INSTRUCTIONS TO FOLLOW ->
Return, word for word, every entry in the listing below, but not its images.

RECORDS SUPPLIED ->
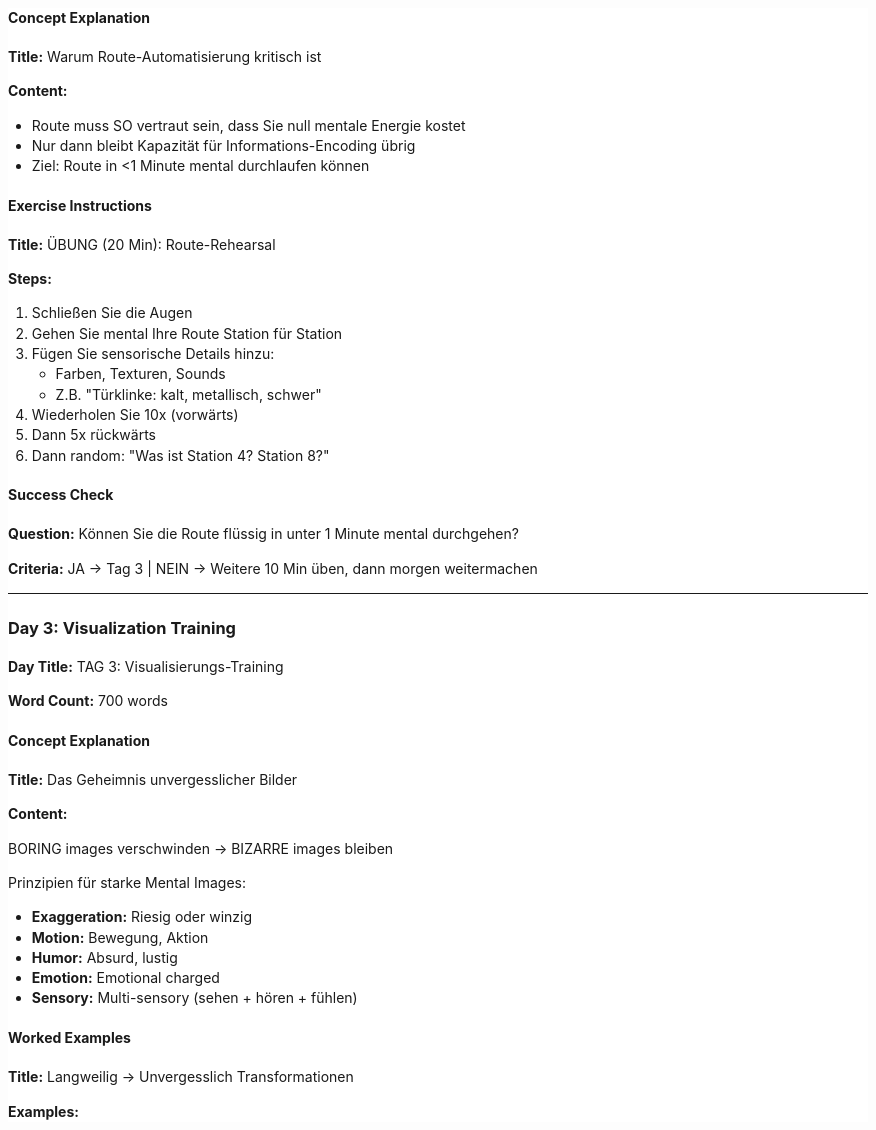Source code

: #### Concept Explanation

**Title:** Warum Route-Automatisierung kritisch ist

**Content:**
- Route muss SO vertraut sein, dass Sie null mentale Energie kostet
- Nur dann bleibt Kapazität für Informations-Encoding übrig
- Ziel: Route in <1 Minute mental durchlaufen können

#### Exercise Instructions

**Title:** ÜBUNG (20 Min): Route-Rehearsal

**Steps:**

1. Schließen Sie die Augen
2. Gehen Sie mental Ihre Route Station für Station
3. Fügen Sie sensorische Details hinzu:
   - Farben, Texturen, Sounds
   - Z.B. "Türklinke: kalt, metallisch, schwer"
4. Wiederholen Sie 10x (vorwärts)
5. Dann 5x rückwärts
6. Dann random: "Was ist Station 4? Station 8?"

#### Success Check

**Question:** Können Sie die Route flüssig in unter 1 Minute mental durchgehen?

**Criteria:** JA → Tag 3  |  NEIN → Weitere 10 Min üben, dann morgen weitermachen

---

### Day 3: Visualization Training

**Day Title:** TAG 3: Visualisierungs-Training

**Word Count:** 700 words

#### Concept Explanation

**Title:** Das Geheimnis unvergesslicher Bilder

**Content:**

BORING images verschwinden → BIZARRE images bleiben

Prinzipien für starke Mental Images:
- **Exaggeration:** Riesig oder winzig
- **Motion:** Bewegung, Aktion
- **Humor:** Absurd, lustig
- **Emotion:** Emotional charged
- **Sensory:** Multi-sensory (sehen + hören + fühlen)

#### Worked Examples

**Title:** Langweilig → Unvergesslich Transformationen

**Examples:**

REPLY TO THE EXERCISE ->
Source code

: #### Concept Explanation

**Title:** Warum Route-Automatisierung kritisch ist

**Content:**
- Route muss SO vertraut sein, dass Sie null mentale Energie kostet
- Nur dann bleibt Kapazität für Informations-Encoding übrig
- Ziel: Route in <1 Minute mental durchlaufen können

#### Exercise Instructions

**Title:** ÜBUNG (20 Min): Route-Rehearsal

**Steps:**

1. Schließen Sie die Augen
2. Gehen Sie mental Ihre Route Station für Station
3. Fügen Sie sensorische Details hinzu:
   - Farben, Texturen, Sounds
   - Z.B. "Türklinke: kalt, metallisch, schwer"
4. Wiederholen Sie 10x (vorwärts)
5. Dann 5x rückwärts
6. Dann random: "Was ist Station 4? Station 8?"

#### Success Check

**Question:** Können Sie die Route flüssig in unter 1 Minute mental durchgehen?

**Criteria:** JA → Tag 3  |  NEIN → Weitere 10 Min üben, dann morgen weitermachen

---

### Day 3: Visualization Training

**Day Title:** TAG 3: Visualisierungs-Training

**Word Count:** 700 words

#### Concept Explanation

**Title:** Das Geheimnis unvergesslicher Bilder

**Content:**

BORING images verschwinden → BIZARRE images bleiben

Prinzipien für starke Mental Images:
- **Exaggeration:** Riesig oder winzig
- **Motion:** Bewegung, Aktion
- **Humor:** Absurd, lustig
- **Emotion:** Emotional charged
- **Sensory:** Multi-sensory (sehen + hören + fühlen)

#### Worked Examples

**Title:** Langweilig → Unvergesslich Transformationen

**Examples:**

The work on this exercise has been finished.